---------- Source information ----------
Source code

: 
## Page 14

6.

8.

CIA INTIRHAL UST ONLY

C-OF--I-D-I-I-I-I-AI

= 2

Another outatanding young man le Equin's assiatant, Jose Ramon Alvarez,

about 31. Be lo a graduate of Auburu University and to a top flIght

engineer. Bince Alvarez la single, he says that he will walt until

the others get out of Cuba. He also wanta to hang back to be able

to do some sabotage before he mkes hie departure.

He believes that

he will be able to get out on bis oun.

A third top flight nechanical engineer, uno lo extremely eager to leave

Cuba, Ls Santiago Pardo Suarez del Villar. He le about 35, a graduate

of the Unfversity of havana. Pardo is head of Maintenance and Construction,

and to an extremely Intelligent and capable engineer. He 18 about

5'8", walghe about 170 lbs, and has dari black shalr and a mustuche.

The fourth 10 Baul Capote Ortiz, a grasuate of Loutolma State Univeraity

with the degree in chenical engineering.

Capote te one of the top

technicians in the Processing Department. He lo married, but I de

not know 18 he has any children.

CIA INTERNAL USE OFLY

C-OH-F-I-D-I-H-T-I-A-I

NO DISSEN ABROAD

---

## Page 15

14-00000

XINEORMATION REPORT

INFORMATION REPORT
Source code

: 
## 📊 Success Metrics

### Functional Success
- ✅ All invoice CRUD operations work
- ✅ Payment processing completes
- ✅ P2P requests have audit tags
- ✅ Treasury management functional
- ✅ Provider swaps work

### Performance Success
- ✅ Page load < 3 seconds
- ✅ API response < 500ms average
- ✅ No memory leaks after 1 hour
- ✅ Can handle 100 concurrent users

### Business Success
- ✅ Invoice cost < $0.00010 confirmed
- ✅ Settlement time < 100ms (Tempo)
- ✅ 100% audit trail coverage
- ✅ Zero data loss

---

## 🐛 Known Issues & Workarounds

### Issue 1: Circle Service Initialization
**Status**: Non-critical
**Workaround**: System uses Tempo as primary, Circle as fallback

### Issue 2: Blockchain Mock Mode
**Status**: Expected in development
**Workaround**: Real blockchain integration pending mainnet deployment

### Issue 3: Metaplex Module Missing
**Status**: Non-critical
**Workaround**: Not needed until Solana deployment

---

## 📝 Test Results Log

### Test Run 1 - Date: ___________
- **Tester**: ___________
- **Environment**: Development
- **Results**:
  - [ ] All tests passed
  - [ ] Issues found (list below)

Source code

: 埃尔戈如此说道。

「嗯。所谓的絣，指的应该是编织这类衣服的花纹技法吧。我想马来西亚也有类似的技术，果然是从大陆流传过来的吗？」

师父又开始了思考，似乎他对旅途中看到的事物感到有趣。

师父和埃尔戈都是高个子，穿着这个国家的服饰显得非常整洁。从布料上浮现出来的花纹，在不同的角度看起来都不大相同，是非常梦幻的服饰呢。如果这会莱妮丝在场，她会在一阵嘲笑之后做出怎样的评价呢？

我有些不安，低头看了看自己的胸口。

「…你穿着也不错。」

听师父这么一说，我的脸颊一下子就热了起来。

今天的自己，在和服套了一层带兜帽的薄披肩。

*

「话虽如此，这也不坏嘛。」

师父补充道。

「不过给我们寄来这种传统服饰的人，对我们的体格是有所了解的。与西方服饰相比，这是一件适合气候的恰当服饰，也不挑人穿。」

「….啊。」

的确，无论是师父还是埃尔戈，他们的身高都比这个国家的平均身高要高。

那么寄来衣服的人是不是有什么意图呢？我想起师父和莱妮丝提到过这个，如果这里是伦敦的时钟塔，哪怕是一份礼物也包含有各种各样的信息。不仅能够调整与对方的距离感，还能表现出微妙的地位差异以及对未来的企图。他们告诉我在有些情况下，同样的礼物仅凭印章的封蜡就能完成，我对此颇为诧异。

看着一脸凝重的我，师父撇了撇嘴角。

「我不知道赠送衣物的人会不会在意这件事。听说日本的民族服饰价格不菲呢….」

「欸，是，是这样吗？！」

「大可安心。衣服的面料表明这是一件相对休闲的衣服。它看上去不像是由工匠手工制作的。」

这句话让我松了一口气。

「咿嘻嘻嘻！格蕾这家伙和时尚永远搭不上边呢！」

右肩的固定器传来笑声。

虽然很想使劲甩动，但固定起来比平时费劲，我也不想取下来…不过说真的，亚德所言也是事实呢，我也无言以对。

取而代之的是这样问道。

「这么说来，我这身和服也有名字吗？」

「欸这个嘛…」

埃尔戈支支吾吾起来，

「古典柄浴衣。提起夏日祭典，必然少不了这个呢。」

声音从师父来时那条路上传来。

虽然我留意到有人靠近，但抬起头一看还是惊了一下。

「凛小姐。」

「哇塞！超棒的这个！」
----------
The answer must consist of every line from the entries above that contains "Cuba".

_Task answer_
the others get out of Cuba. He also wanta to hang back to be able
Cuba, Ls Santiago Pardo Suarez del Villar. He le about 35, a graduate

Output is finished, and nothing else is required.